Captain Toad: Treasure Tracker is equal parts small and forward-thinking

I ain’t much for cooking, though I can follow instructions enough to get the job done. The creativity of going off-book in the kitchen doesn’t spark anything in me. Better to keep things minimal; salt, pepper, broth. As a vegetarian I’m still limited, but the concept of seasoning water and building from there was a simple but effective personal revelation.

Nintendo has been in the kitchen a long time, so they know a thing or two about cooking with gas. Some might say this is part of the problem; a billion-dollar company beholden to the bottom line that chops to the rhythm of the boardroom’s bellowing. If it worked before, it’s sure to work again, right? While Nintendo is slow to introduce new ideas, they can rarely be accused of making the same game twice. (Selling it you three or four times on the other hand… .) They have tweaked, added to, subtracted from, and generally futzed about with Mario and the gang for a long time, so we shouldn’t hold out for too great of a surprise.

So what a delight, in an age where even the major-studio adventure-puzzle games of the Tomb Raider and Uncharted variety are fighting to bring you the most raw, realistic, brutal experience possible, that Nintendo takes the bones of what made Mario great in the NES era and boils them down to the marrow for a tasty puzzle soup. You’re Captain Toad: Treasure Tracker (or Toadette, the Captain’s non-gendered but adorably pigtailed adventuring companion) . You’re running around, looking for coins and mushrooms and secrets, but you aren’t Mario because you can’t jump.

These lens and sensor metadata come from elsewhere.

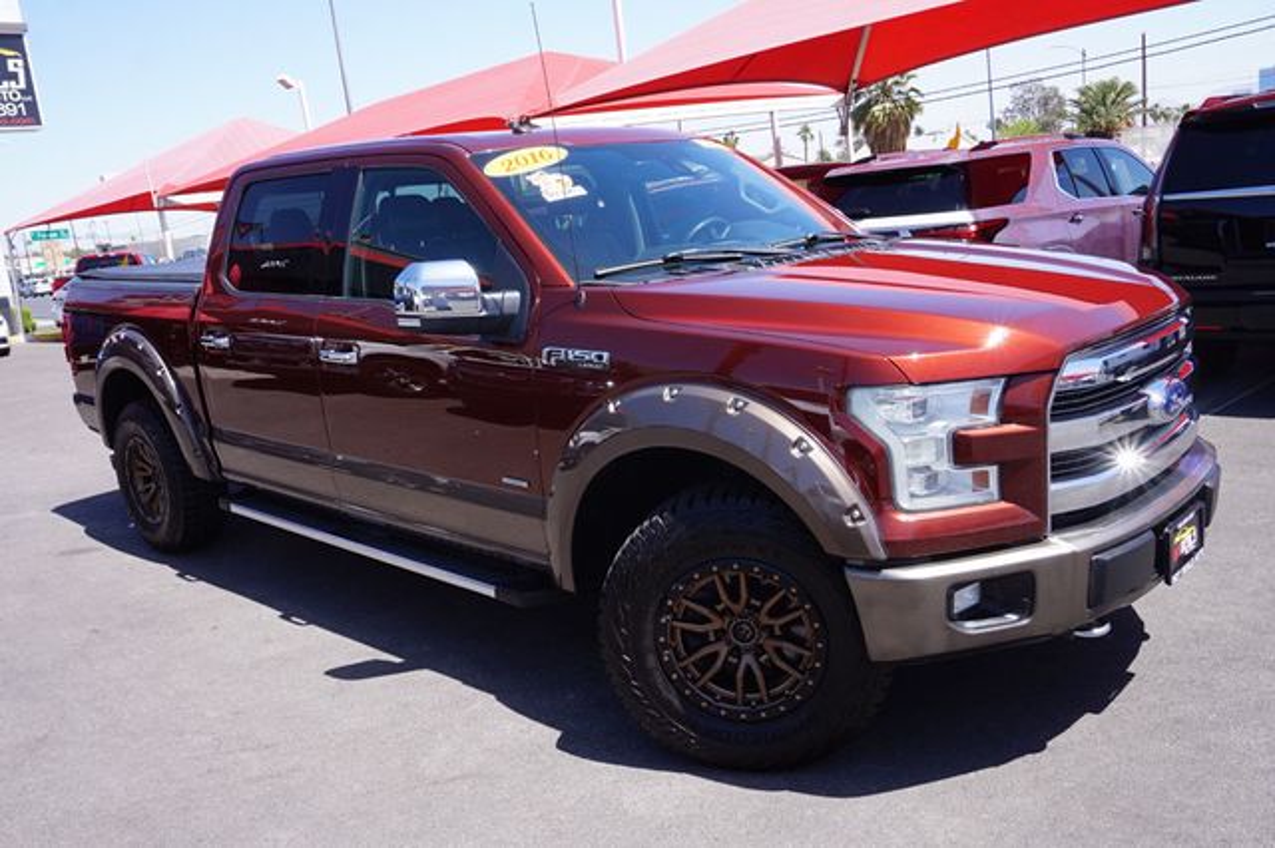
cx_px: 638
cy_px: 424
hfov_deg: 62.0
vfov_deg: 43.6
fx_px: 1062
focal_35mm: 30
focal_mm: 20
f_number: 10
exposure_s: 1/80
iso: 100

Scrumptious on the surface and retro at the core, Captain Toad isn’t trying to plate some sort of grand narrative, garnished with agonized characters and earth-shattering hair physics. The game starts immediately, in a way that I had only dreamt of before: no intros, no company logos, just the Captain and Toadette waiting for you to get to work. From there the grass crunches, your boots play the ladder like a xylophone, warm lighting leads you stealthily behind Shyguys, and the lava looks plenty hot. The Wii U continues to do Nintendo right, keeping things colorful and neatly tactile. Being something of an offshoot of Super Mario 3D World, it’s no surprise that any possible technical innovations were saved for another day.

What Captain Toad the game—and Captain Toad the, um, mushroom man—don’t have is the ability to jump, and this has made all the difference. No one ever accused the original Super Mario Bros. of having too much going on, but who knew you could take away a key component of that game and still serve a mighty fresh pie? If Nintendo has learned anything from other publishers, it’s in the mobile market: a close cousin to the spirit of Captain Toad is the minimal majesty of Monument Valley. Clean, direct, and pared down, both were designed to be savored and furrowed over in bites rather than binges. They should be relished, inspected, and nibbled somewhat sparingly.

This is a slight surprise, knowing Nintendo’s notorious reluctance to move its money-printing mascots to the world of phones and tablets. It’s impossible to more strictly control the user’s experience with hardware they didn’t make themselves, and so they simply don’t bother. So it’s strange to play such a sumptuously simple game meant for snacking on a console rather than a phone.  

Clean, direct, and pared down: Tasty puzzle soup

Though of course, as it’s a Wii U game, you will be required to touch the pad’s screen and blow into the mic on occasion. And there are drawbacks to simplicity. While it’s nice to see Shyguys in action outside of the kart for the first time in a while, along with other nods to every Mario throughout the history of the franchise, one can’t help but feel that this game could have been just a dash weirder. Each level is a Super Mario Galaxy-like micro world, each thematically disconnected as you work through them, though similarities occur. The game’s camera is awkward, but,  if we think of the game as a series of tiny explorable dioramas, the camera serves as the fallible and roving human eye, the impossibility to perceive all things at once. Even if you can’t see straight, the real adventurer pushes forward and then adjusts the angle.

Captain Toad has its little secrets, tiny rewards, difficulty level that blooms at a leisurely pace. By the pound, what Captain Toad offers most is interactive charm. Nintendo confirms that the chef received your compliments and your complaints. This experience is new and old, the closest approximation of the feel of 8-bit NES friction in some time. Here we have a simple broth that plays on the tongue in a zesty way, both familiar and fresh.